- Directions for this task -
Your output should be the line with "Left hand at" plus all following lines to the end of the records, exactly as written and nothing more.

- Entries supplied -
┄┄┄┄┄┄┄┄┄┄

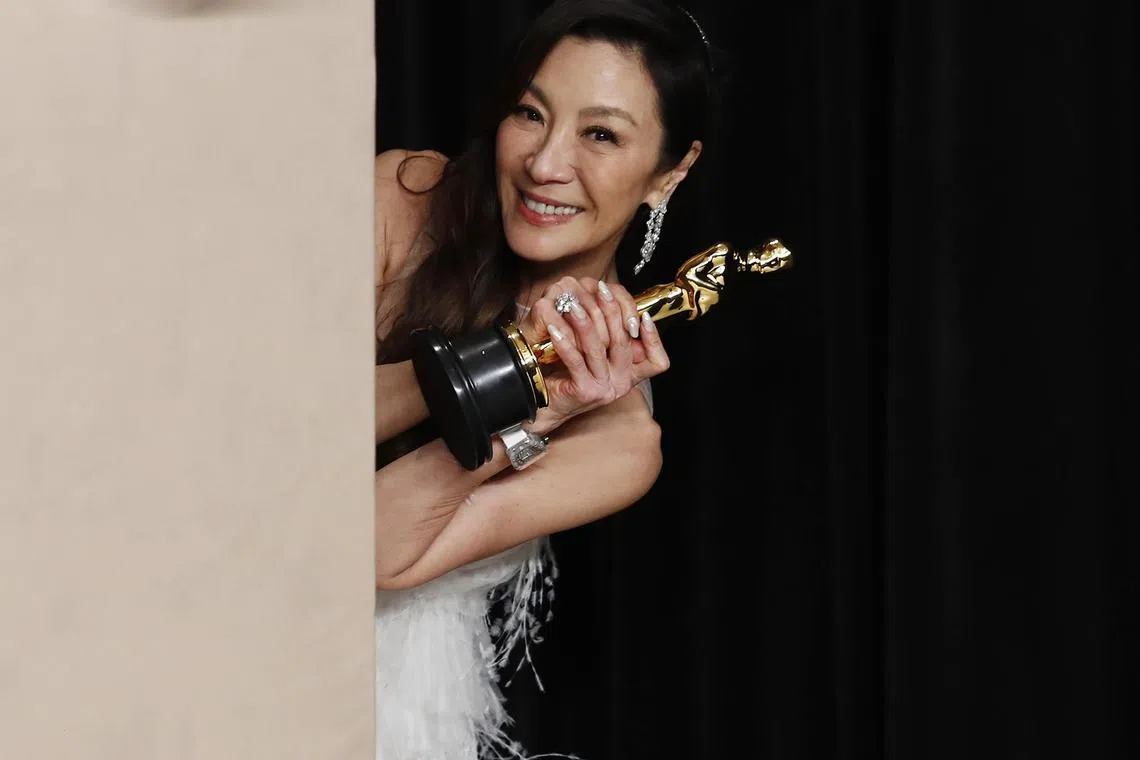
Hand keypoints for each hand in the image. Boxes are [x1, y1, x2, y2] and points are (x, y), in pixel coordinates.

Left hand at [521, 276, 669, 427]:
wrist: (546, 401)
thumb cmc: (568, 370)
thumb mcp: (596, 351)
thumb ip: (611, 334)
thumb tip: (616, 301)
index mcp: (630, 374)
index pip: (657, 361)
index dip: (654, 338)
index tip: (643, 314)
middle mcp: (621, 383)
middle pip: (624, 342)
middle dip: (612, 311)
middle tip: (601, 290)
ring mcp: (604, 388)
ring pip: (599, 348)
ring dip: (585, 322)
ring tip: (573, 304)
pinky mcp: (584, 392)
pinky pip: (576, 361)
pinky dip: (565, 341)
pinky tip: (554, 327)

┄┄┄┄┄┄┄┄┄┄

- Solution for this problem -
Left hand at [521, 276, 669, 427]:
wrist: (546, 401)
thumb cmc: (568, 370)
thumb mcp: (596, 351)
thumb ip: (611, 334)
thumb tip: (616, 301)
index mcp: (630, 374)
index pip: (657, 361)
index dip: (654, 338)
index tip: (643, 314)
middle mcp: (621, 383)
middle pip: (624, 342)
middle dip: (612, 311)
middle tip: (601, 290)
ring mcp: (604, 388)
ring pip: (599, 348)
ring dip: (585, 322)
ring tip: (573, 304)
pinky mcp: (584, 392)
pinky pip: (576, 361)
pinky dip: (565, 341)
pinky tip: (554, 327)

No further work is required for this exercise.